Architectures of Colonialism Constructed Histories, Conflicting Memories

International Online Conference, 16 to 19 June 2021 BTU Cottbus-Senftenberg

17 June 2021 10:20 Colonial Building Networks

Portland Cement in British India: Materials, Expertise and Colonial Infrastructures, c. 1900–1940s

Meenakshi A (Jawaharlal Nehru University)

Cement and concrete are often portrayed as inventions that occurred and were perfected by architects in 19th-century Europe. The works that do attempt to trace the history of the material across continents tend to describe the growth of building technology in terms of a unidirectional “transfer” or “diffusion” which occurred through the “diaspora” of British engineering. Discussion of any distinctive presence of cement and concrete in other parts of the globe is often confined to the 1950s and afterwards as part of nation-building processes in the post-colonial context, or as manifested in the ideological projects of socialist states.

In the South Asian context, cement has been frequently studied as a commodity, with a disproportionate focus on the period after decolonization. Histories of cement in this region written by architectural and construction historians tend to focus on individual architects or particular buildings of prominence. For instance, Corbusier’s Chandigarh or Kahn’s work in Dhaka have been explored with an eye on architectural style, rather than on the material and technological aspects of this work. Beyond accounting for visual or aesthetic change, examining the transformations in building materials and technologies is important because, as systems of rules, new materials in modern engineering have shaped the formation of social spaces and the evolution of technical expertise.

This paper explores the emergence and development of Portland Cement as a construction material and technology in early 20th-century colonial India. The first part of the paper contextualizes the popularization of the material within the process of singularizing cement as a novel and distinctly “modern” material reliant on standardized and scientized modes of production and testing. Subsequently, a particular site of dam construction in the 1920s is considered to explore the limits of the expertise so painstakingly manufactured by colonial engineers. The final section of this paper engages with representations and imaginations of cement-concrete technologies in the 1940s, where industrial and colonial state concerns with developmentalist schemes shaped and were in turn shaped by the corporeality of materials and infrastructures.

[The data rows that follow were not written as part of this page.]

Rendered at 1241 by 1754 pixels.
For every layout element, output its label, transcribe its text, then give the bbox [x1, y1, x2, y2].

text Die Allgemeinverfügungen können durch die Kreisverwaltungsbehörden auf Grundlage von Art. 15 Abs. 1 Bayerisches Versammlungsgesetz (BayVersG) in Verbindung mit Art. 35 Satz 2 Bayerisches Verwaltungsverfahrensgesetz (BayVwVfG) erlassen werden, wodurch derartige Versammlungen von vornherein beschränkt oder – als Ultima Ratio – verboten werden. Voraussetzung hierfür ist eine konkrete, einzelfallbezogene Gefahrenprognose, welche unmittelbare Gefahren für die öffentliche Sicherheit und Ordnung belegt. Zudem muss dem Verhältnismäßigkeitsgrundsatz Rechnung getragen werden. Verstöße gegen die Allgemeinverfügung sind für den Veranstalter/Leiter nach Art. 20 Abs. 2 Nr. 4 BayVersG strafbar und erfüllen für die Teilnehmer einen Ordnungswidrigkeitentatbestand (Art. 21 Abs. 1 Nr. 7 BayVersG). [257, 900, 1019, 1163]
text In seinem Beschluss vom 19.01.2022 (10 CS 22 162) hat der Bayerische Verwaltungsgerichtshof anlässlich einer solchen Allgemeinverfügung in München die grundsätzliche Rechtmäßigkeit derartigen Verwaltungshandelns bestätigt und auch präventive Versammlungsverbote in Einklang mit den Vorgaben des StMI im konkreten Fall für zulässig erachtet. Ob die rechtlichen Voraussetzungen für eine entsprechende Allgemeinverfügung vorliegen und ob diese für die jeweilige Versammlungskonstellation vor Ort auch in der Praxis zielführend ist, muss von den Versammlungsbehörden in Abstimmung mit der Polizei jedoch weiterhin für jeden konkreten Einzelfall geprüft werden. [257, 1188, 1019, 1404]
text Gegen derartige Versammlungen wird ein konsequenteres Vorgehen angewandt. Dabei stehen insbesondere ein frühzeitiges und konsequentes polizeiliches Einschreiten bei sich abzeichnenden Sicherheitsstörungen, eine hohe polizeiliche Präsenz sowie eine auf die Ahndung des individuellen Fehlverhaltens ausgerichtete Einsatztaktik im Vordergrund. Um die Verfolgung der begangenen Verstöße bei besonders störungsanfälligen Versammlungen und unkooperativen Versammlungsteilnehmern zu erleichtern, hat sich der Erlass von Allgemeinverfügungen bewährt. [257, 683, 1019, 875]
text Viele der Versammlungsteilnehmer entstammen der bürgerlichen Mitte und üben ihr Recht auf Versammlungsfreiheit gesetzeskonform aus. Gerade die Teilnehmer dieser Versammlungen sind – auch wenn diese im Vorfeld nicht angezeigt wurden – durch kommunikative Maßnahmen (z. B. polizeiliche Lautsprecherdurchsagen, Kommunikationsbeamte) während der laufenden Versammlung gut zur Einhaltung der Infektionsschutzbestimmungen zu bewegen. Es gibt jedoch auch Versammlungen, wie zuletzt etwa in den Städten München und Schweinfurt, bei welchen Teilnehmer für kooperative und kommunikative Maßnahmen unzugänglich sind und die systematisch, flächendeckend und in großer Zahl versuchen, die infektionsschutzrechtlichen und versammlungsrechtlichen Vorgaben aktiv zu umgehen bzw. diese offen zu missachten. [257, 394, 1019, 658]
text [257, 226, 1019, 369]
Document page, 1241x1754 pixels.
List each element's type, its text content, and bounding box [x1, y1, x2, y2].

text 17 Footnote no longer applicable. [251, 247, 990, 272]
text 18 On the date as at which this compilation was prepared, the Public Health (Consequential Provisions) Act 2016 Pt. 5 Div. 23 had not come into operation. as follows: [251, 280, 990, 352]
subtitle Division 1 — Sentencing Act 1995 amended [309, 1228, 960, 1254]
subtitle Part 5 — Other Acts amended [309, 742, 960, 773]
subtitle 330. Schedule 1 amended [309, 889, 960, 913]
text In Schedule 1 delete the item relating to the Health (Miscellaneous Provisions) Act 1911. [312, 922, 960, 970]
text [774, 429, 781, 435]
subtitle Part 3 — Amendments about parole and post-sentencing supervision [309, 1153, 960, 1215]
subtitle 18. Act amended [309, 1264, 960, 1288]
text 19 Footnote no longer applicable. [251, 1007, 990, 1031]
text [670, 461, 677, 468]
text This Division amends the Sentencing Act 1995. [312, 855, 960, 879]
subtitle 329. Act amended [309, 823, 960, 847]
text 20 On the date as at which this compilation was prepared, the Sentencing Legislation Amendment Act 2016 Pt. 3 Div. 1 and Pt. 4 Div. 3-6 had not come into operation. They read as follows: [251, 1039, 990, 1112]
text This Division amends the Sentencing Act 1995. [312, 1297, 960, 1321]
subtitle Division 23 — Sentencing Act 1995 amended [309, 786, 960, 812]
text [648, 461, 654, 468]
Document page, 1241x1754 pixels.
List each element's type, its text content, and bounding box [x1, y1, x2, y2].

Meenakshi is a research scholar working on modern South Asian history at Delhi’s Jawaharlal Nehru University. Her research interests include the intersections of material history, the history of science and technology and infrastructural history, and the evolution of the built and natural environments in the past two centuries. Her current project is on the history of cement and concrete in 19th- and 20th-century India. She holds a Master’s degree from the Centre for Historical Studies, Jawaharlal Nehru University, and an undergraduate degree from Ambedkar University, Delhi.